Planem urlopów nie obejmuje się części urlopu udzielanego pracownikowi, czyli tzw. urlopu „na żądanie”. Pracodawca nie ustala planu urlopów, jeżeli zakładowa organizacja związkowa wyraziła na to zgodę lub gdy u danego pracodawcy nie działa zakładowa organizacja związkowa. W takich przypadkach pracodawca ustala termin urlopu po porozumieniu z pracownikiem biorąc pod uwagę wniosek pracownika i konieczność zapewnienia normalnego toku pracy.
Zgodnie z Kodeksem pracy pracodawca zobowiązany jest udzielić pracownikowi urlopu w tym roku kalendarzowym, w którym w którym pracownik uzyskał do niego prawo. Jeżeli z przyczyn leżących po stronie pracodawcy lub pracownika pracownik nie wykorzysta całego urlopu do końca roku, z dniem 1 stycznia następnego roku urlop ten stanie się urlopem zaległym.
Udzielenie pracownikowi urlopu wypoczynkowego przez pracodawcę w drodze jednostronnej decyzji, czyli bez zgody pracownika, jest dopuszczalne jedynie w przypadku polecenia wykorzystania przez pracownika urlopu zaległego oraz w przypadku polecenia wykorzystania przez pracownika przysługującego mu urlopu w okresie wypowiedzenia.

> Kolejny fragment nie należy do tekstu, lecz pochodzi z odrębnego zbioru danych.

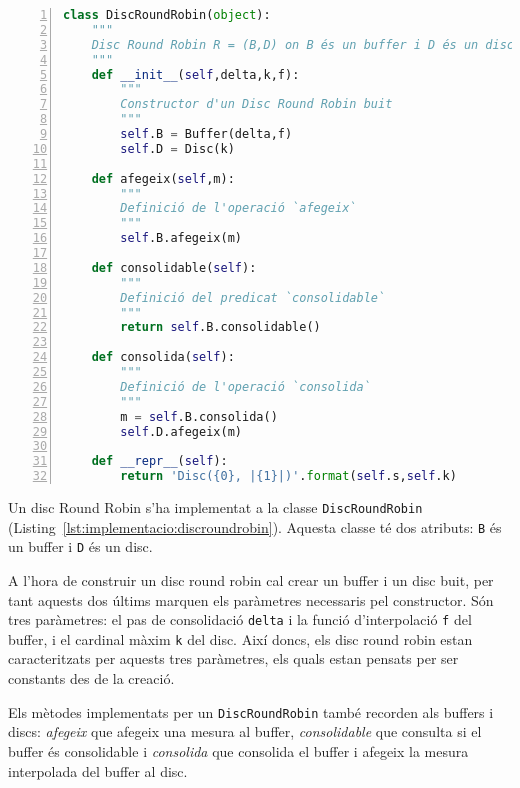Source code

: \begin{lstlisting}[float,language=Python,caption=Implementació de la classe DiscRoundRobin,label=lst:implementacio:discroundrobin,numbers=left]
class DiscRoundRobin(object):
    """
    Disc Round Robin R = (B,D) on B és un buffer i D és un disc
    """
    def __init__(self,delta,k,f):
        """
        Constructor d'un Disc Round Robin buit
        """
        self.B = Buffer(delta,f)
        self.D = Disc(k)

    def afegeix(self,m):
        """
        Definició de l'operació `afegeix`
        """
        self.B.afegeix(m)

    def consolidable(self):
        """
        Definició del predicat `consolidable`
        """
        return self.B.consolidable()

    def consolida(self):
        """
        Definició de l'operació `consolida`
        """
        m = self.B.consolida()
        self.D.afegeix(m)

    def __repr__(self):
        return 'Disc({0}, |{1}|)'.format(self.s,self.k)
\end{lstlisting}


Un disc Round Robin s'ha implementat a la classe \verb+DiscRoundRobin+ (Listing~\ref{lst:implementacio:discroundrobin}). Aquesta classe té dos atributs: \verb+B+ és un buffer i \verb+D+ és un disc.

A l'hora de construir un disc round robin cal crear un buffer i un disc buit, per tant aquests dos últims marquen els paràmetres necessaris pel constructor. Són tres paràmetres: el pas de consolidació \verb+delta+ i la funció d'interpolació \verb+f+ del buffer, i el cardinal màxim \verb+k+ del disc. Així doncs, els disc round robin estan caracteritzats per aquests tres paràmetres, els quals estan pensats per ser constants des de la creació.

Els mètodes implementats per un \verb+DiscRoundRobin+ també recorden als buffers i discs: \emph{afegeix} que afegeix una mesura al buffer, \emph{consolidable} que consulta si el buffer és consolidable i \emph{consolida} que consolida el buffer i afegeix la mesura interpolada del buffer al disc.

Oznacza to, że pracodawca może „wysłać” pracownika na zaległy urlop, czyli niewykorzystany w roku 2019, szczególnie w okresie epidemii, tzn. w czasie, gdy jego zakład pracy został zamknięty zgodnie z odrębnymi przepisami lub nastąpiły inne uzasadniające okoliczności związane z epidemią. Dotyczy to jednak wyłącznie urlopu zaległego. Termin wykorzystania zaległego urlopu upływa 30 września danego roku.